Data to use
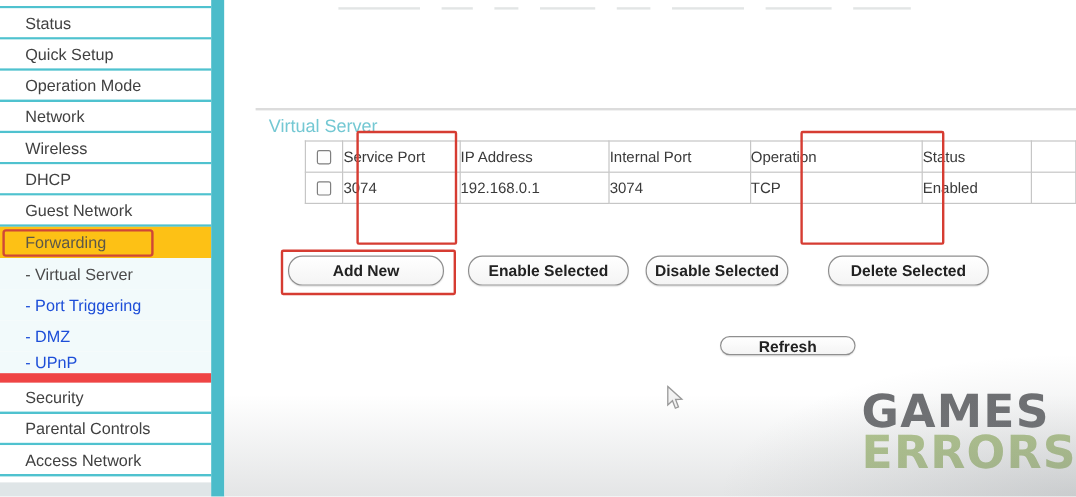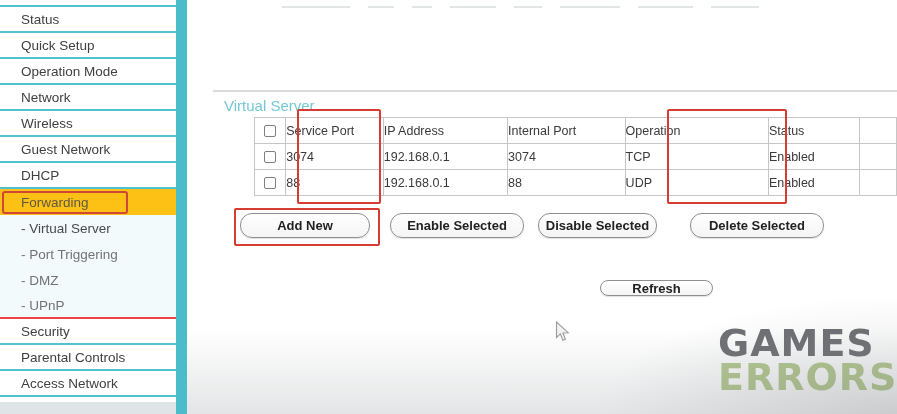--- a/index.html
+++ b/index.html
@@ -7,22 +7,22 @@
         font-family:"Liberation Sans",sans-serif;-webkit-font-smoothing:antialiased;}
 
   
   .sidebar{position:absolute;left:0;top:0;width:176px;height:414px;background:#fff;
            display:flex;flex-direction:column;}
   .side-top-gap{height:7px;box-sizing:border-box;border-bottom:2px solid #4fc2cf;background:#fff;}
   .side-item{height:26px;box-sizing:border-box;display:flex;align-items:center;
              padding-left:21px;font-size:13.5px;color:#414141;background:#fff;
              border-bottom:2px solid #4fc2cf;position:relative;cursor:pointer;white-space:nowrap;}
   .side-item.sub,.side-item.sub-active,.side-item.sub-end{background:#f2fafb;border-bottom:none;text-align:right;}
-  .side-item.sub,.side-item.sub-end{color:#737373;}
-  .side-item.sub-end{border-bottom:2px solid #ef4444;}
+  .side-item.sub,.side-item.sub-end{color:#1d4ed8;}
+  .side-item.sub-end{border-bottom:8px solid #ef4444;}
   .side-item.sub-active{color:#4a4a4a;}
   .side-item.highlight{background:#fdc115;border-bottom:none;color:#5d5748;}
   .forwarding-box{position:absolute;left:2px;top:2px;width:122px;height:19px;
                   border:2px solid #cf4737;border-radius:3px;}
   .side-fill-white{height:5px;background:#fff;}
   .side-fill-gray{flex:1;background:#dfe5e7;}
   .side-vertical-bar{position:absolute;left:176px;top:0;width:11px;height:414px;background:#4bbcca;}
 
   
   .main{position:absolute;left:187px;top:0;width:710px;height:414px;background:#fff;}
@@ -82,24 +82,24 @@
         <div class="side-item normal">
           <span>Operation Mode</span>
         </div>
         <div class="side-item normal">
           <span>Network</span>
         </div>
         <div class="side-item normal">
           <span>Wireless</span>
         </div>
         <div class="side-item normal">
+          <span>DHCP</span>
+        </div>
+        <div class="side-item normal">
           <span>Guest Network</span>
-        </div>
-        <div class="side-item normal">
-          <span>DHCP</span>
         </div>
         <div class="side-item highlight">
           <span>Forwarding</span>
           <div class="forwarding-box"></div>
         </div>
         <div class="side-item sub-active">
           <span>- Virtual Server</span>
         </div>
         <div class="side-item sub">
           <span>- Port Triggering</span>
@@ -169,31 +169,20 @@
             <td>
               <div class="checkbox"></div>
             </td>
             <td>3074</td>
             <td>192.168.0.1</td>
             <td>3074</td>
             <td>TCP</td>
             <td>Enabled</td>
             <td></td>
           </tr>
-          <tr>
-            <td>
-              <div class="checkbox"></div>
-            </td>
-            <td>88</td>
-            <td>192.168.0.1</td>
-            <td>88</td>
-            <td>UDP</td>
-            <td>Enabled</td>
-            <td></td>
-          </tr>
         </tbody>
     </table>
 
     <div class="red-overlay box-service-port"></div>
     <div class="red-overlay box-protocol"></div>
 
     <div class="btn btn-add-new">Add New</div>
     <div class="red-overlay box-add-new"></div>
     <div class="btn btn-enable">Enable Selected</div>
     <div class="btn btn-disable">Disable Selected</div>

Work order
Using the records above, work out how many lines hold the string "left"; answer with that number alone.

Solution below
5